**Material shown:**
****
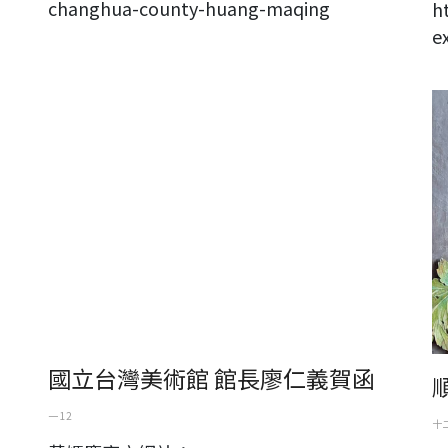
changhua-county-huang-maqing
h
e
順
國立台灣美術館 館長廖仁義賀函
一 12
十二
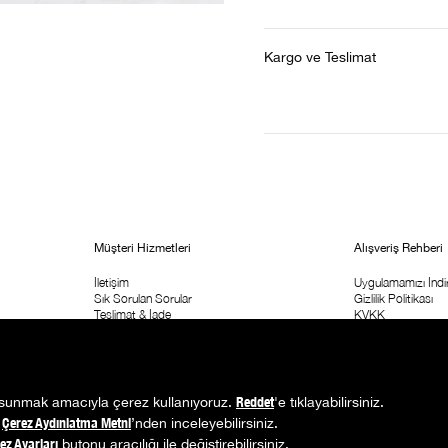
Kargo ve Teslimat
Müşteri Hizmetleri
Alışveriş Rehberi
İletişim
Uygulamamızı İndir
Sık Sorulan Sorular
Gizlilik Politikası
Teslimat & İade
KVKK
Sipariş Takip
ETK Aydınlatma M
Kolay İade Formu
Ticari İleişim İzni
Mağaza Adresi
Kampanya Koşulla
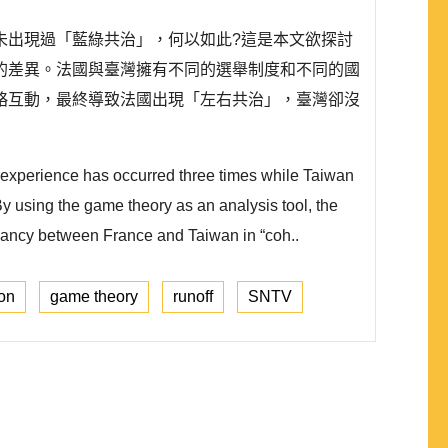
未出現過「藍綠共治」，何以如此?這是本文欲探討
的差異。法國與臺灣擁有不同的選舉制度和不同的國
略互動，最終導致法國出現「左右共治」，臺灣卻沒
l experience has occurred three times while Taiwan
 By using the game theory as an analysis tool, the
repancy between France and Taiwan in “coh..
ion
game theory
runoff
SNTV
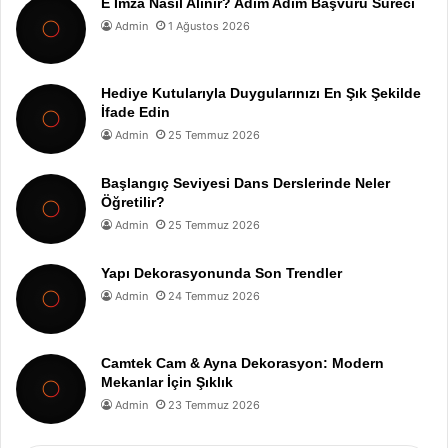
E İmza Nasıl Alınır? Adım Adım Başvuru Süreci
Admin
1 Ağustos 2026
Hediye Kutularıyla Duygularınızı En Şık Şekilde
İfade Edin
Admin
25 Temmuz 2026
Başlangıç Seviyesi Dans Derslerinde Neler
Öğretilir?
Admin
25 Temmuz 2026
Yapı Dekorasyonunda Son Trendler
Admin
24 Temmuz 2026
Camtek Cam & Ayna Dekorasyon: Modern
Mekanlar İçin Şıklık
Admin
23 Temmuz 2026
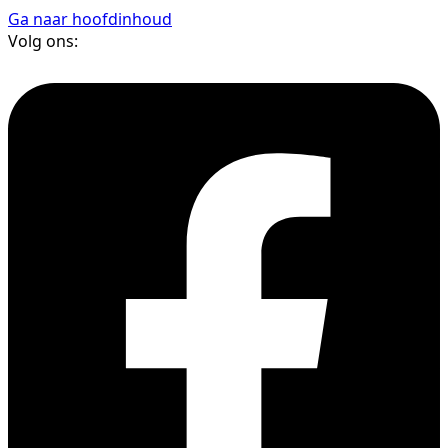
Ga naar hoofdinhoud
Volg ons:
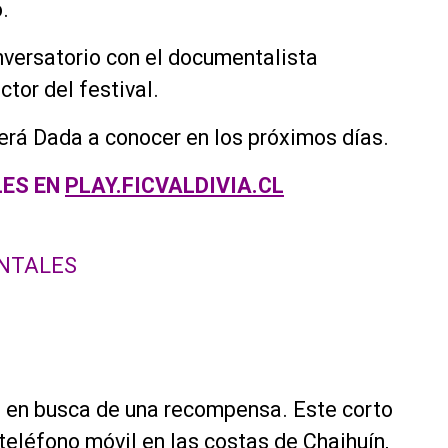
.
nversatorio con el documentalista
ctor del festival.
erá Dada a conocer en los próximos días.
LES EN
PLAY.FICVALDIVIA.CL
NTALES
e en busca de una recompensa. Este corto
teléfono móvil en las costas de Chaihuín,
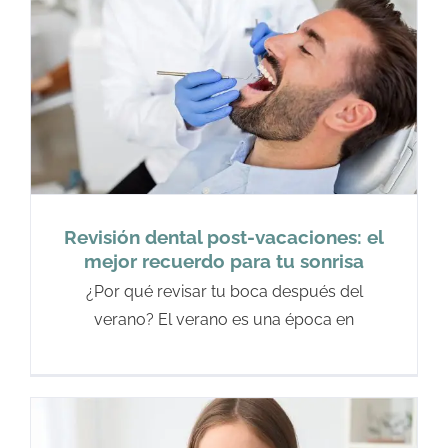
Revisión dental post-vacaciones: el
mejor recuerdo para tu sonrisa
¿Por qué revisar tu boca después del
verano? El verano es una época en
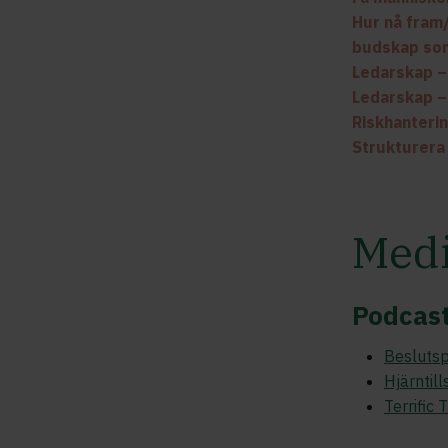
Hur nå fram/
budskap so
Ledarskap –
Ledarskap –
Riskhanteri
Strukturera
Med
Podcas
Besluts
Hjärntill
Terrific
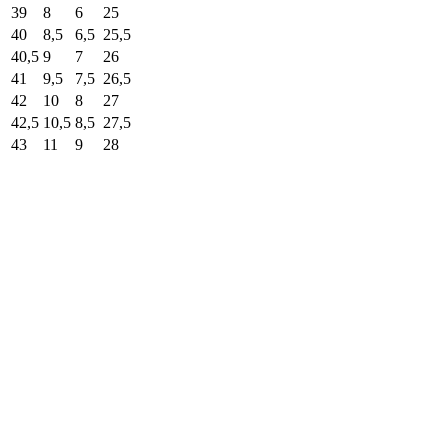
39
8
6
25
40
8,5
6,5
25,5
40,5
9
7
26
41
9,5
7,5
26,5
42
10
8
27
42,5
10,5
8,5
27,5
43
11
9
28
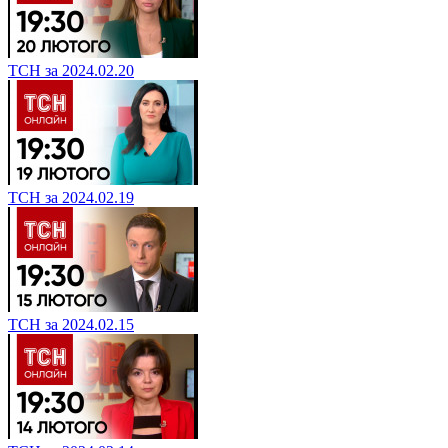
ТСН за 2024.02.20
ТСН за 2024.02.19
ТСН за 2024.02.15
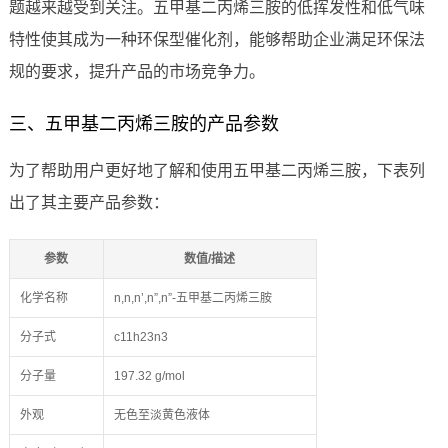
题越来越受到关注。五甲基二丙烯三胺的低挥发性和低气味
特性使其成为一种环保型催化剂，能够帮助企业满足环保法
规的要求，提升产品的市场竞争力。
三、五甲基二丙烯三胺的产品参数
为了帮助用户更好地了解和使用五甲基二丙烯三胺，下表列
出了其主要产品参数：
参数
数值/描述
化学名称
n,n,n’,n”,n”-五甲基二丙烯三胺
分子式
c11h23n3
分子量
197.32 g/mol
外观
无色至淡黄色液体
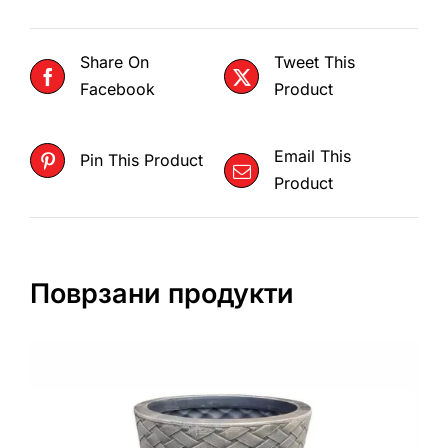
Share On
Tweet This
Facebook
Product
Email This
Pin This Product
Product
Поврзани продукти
****
**Work to be completed:** Copy the text of the items word for word, starting at the line that contains "ТСН за 2024.02.20" and ending after the last line of the items. Don't include the pictures.

**Result:**
ТСН за 2024.02.20
ТСН за 2024.02.19
ТСН за 2024.02.15
题越来越受到关注。五甲基二丙烯三胺的低挥发性和低气味
特性使其成为一种环保型催化剂，能够帮助企业满足环保法
规的要求，提升产品的市场竞争力。
三、五甲基二丙烯三胺的产品参数
为了帮助用户更好地了解和使用五甲基二丙烯三胺，下表列
出了其主要产品参数：
参数
数值/描述
化学名称
n,n,n’,n”,n”-五甲基二丙烯三胺
分子式
c11h23n3
分子量
197.32 g/mol
外观
无色至淡黄色液体
Share On
Tweet This
Facebook
Product
Email This
Pin This Product
Product
Поврзани продукти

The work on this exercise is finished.